Grit is the stuff of life. Greatness is often achieved by overcoming obstacles.
Patrick Dorinson, a radio host who calls himself the cowboy libertarian, says the nanny state robs us of our grit.
Lenore Skanayzy, labeled the "World's Worst Mom" because she let her 9-year-old son ride the subway on his own, says we can't protect our kids from all danger... and we shouldn't try.
John Carney's business, Express Oil Change, was destroyed by a tornado. But Carney has grit. When city bureaucrats told him he wouldn't be allowed to rebuild on his property, he fought them, and rebuilt.
Politically correct college administrators manage to get upset about student videos like this. Purdue University's "feelings police" said the video is racist. At least one professor and grad student claimed the video "replaces a multicultural reality with the idea of white supremacy." Greg Lukianoff from The Foundation for Individual Rights in Education says schools ought to honor free speech. Being offended is a normal part of life... and people need to get used to it.
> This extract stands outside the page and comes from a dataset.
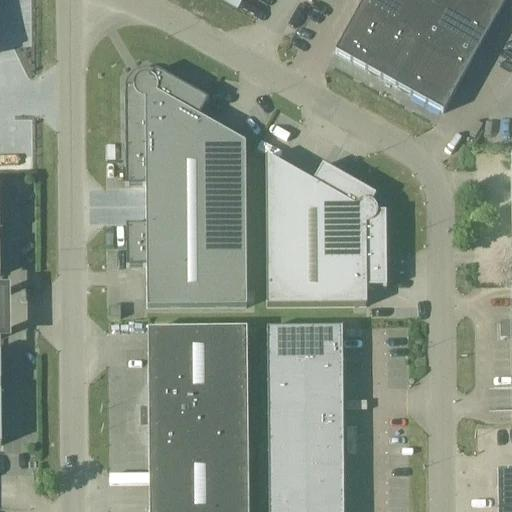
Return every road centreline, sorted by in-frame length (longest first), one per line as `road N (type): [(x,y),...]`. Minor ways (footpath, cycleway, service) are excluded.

When this video of Rutgers University basketball coach pushing and cursing his players went viral, there was public outcry. Governor Chris Christie called Rice an "animal". Rice was fired. But Sue Porter, author of "Bully Nation" says society is too quick to get upset about what people call "bullying" and legislators and parents getting involved often does more harm than good.
Grit is what it took to create civilization - it requires delaying gratification, wanting something bigger than yourself...and in the case of America's pioneers... often starving, losing children, losing wives and husbands...to build communities...
As John Wayne's character put it in the Big Trail: " We're building a nation! We've got to suffer! No great trail was ever blazed without hardship...That's life!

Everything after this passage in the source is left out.